Content starts

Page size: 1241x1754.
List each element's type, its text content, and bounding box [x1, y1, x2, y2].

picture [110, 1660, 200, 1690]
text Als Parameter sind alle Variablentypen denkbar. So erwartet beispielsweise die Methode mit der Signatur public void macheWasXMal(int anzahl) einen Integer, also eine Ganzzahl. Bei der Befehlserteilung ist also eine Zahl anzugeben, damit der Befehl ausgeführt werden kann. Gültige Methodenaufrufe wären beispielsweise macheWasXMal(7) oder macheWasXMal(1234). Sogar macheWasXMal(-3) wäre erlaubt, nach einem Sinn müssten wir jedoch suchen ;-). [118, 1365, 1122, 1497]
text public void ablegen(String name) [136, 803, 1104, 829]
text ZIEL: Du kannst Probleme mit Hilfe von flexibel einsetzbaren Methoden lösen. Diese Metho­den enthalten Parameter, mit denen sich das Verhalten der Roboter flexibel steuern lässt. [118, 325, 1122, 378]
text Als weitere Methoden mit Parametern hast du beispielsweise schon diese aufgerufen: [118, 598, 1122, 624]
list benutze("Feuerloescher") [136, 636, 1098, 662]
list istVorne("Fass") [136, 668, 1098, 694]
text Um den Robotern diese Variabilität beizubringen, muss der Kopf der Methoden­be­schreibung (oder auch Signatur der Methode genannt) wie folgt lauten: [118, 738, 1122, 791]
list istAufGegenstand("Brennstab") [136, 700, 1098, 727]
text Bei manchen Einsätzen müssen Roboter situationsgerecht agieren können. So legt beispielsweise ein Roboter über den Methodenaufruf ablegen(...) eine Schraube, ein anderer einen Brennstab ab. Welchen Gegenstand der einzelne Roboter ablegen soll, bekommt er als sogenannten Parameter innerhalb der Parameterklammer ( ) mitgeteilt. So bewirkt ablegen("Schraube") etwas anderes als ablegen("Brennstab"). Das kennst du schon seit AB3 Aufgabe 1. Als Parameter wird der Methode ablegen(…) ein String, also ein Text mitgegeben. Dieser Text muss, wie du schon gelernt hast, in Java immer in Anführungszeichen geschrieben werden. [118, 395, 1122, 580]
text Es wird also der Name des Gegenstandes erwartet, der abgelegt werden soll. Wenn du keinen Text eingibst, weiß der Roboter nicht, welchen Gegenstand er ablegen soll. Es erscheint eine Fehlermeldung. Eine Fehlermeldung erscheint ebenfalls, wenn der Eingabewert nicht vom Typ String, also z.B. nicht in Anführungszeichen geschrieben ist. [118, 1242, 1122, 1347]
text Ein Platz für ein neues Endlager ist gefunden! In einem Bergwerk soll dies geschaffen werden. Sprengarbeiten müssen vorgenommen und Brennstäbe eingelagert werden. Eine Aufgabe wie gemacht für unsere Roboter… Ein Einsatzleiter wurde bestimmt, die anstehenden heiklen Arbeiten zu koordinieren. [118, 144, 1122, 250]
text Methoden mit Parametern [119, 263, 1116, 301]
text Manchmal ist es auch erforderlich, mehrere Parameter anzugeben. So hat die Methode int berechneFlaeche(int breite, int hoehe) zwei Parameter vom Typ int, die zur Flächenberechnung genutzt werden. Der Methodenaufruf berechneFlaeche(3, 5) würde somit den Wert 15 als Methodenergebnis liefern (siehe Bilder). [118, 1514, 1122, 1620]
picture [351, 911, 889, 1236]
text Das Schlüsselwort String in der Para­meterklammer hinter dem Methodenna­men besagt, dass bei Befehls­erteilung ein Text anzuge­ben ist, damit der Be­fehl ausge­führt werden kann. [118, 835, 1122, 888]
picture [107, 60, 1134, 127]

Content ends

#### [Task to carry out]
Give back all of the data exactly, with every line intact.

#### [Answer to this task]
Page size: 1241x1754.
List each element's type, its text content, and bounding box [x1, y1, x2, y2].

picture [110, 1660, 200, 1690]
text Als Parameter sind alle Variablentypen denkbar. So erwartet beispielsweise die Methode mit der Signatur public void macheWasXMal(int anzahl) einen Integer, also eine Ganzzahl. Bei der Befehlserteilung ist also eine Zahl anzugeben, damit der Befehl ausgeführt werden kann. Gültige Methodenaufrufe wären beispielsweise macheWasXMal(7) oder macheWasXMal(1234). Sogar macheWasXMal(-3) wäre erlaubt, nach einem Sinn müssten wir jedoch suchen ;-). [118, 1365, 1122, 1497]
text public void ablegen(String name) [136, 803, 1104, 829]
text ZIEL: Du kannst Probleme mit Hilfe von flexibel einsetzbaren Methoden lösen. Diese Metho­den enthalten Parameter, mit denen sich das Verhalten der Roboter flexibel steuern lässt. [118, 325, 1122, 378]
text Als weitere Methoden mit Parametern hast du beispielsweise schon diese aufgerufen: [118, 598, 1122, 624]
list benutze("Feuerloescher") [136, 636, 1098, 662]
list istVorne("Fass") [136, 668, 1098, 694]
text Um den Robotern diese Variabilität beizubringen, muss der Kopf der Methoden­be­schreibung (oder auch Signatur der Methode genannt) wie folgt lauten: [118, 738, 1122, 791]
list istAufGegenstand("Brennstab") [136, 700, 1098, 727]
text Bei manchen Einsätzen müssen Roboter situationsgerecht agieren können. So legt beispielsweise ein Roboter über den Methodenaufruf ablegen(...) eine Schraube, ein anderer einen Brennstab ab. Welchen Gegenstand der einzelne Roboter ablegen soll, bekommt er als sogenannten Parameter innerhalb der Parameterklammer ( ) mitgeteilt. So bewirkt ablegen("Schraube") etwas anderes als ablegen("Brennstab"). Das kennst du schon seit AB3 Aufgabe 1. Als Parameter wird der Methode ablegen(…) ein String, also ein Text mitgegeben. Dieser Text muss, wie du schon gelernt hast, in Java immer in Anführungszeichen geschrieben werden. [118, 395, 1122, 580]
text Es wird also der Name des Gegenstandes erwartet, der abgelegt werden soll. Wenn du keinen Text eingibst, weiß der Roboter nicht, welchen Gegenstand er ablegen soll. Es erscheint eine Fehlermeldung. Eine Fehlermeldung erscheint ebenfalls, wenn der Eingabewert nicht vom Typ String, also z.B. nicht in Anführungszeichen geschrieben ist. [118, 1242, 1122, 1347]
text Ein Platz für ein neues Endlager ist gefunden! In einem Bergwerk soll dies geschaffen werden. Sprengarbeiten müssen vorgenommen und Brennstäbe eingelagert werden. Eine Aufgabe wie gemacht für unsere Roboter… Ein Einsatzleiter wurde bestimmt, die anstehenden heiklen Arbeiten zu koordinieren. [118, 144, 1122, 250]
text Methoden mit Parametern [119, 263, 1116, 301]
text Manchmal ist es auch erforderlich, mehrere Parameter anzugeben. So hat die Methode int berechneFlaeche(int breite, int hoehe) zwei Parameter vom Typ int, die zur Flächenberechnung genutzt werden. Der Methodenaufruf berechneFlaeche(3, 5) würde somit den Wert 15 als Methodenergebnis liefern (siehe Bilder). [118, 1514, 1122, 1620]
picture [351, 911, 889, 1236]
text Das Schlüsselwort String in der Para­meterklammer hinter dem Methodenna­men besagt, dass bei Befehls­erteilung ein Text anzuge­ben ist, damit der Be­fehl ausge­führt werden kann. [118, 835, 1122, 888]
picture [107, 60, 1134, 127]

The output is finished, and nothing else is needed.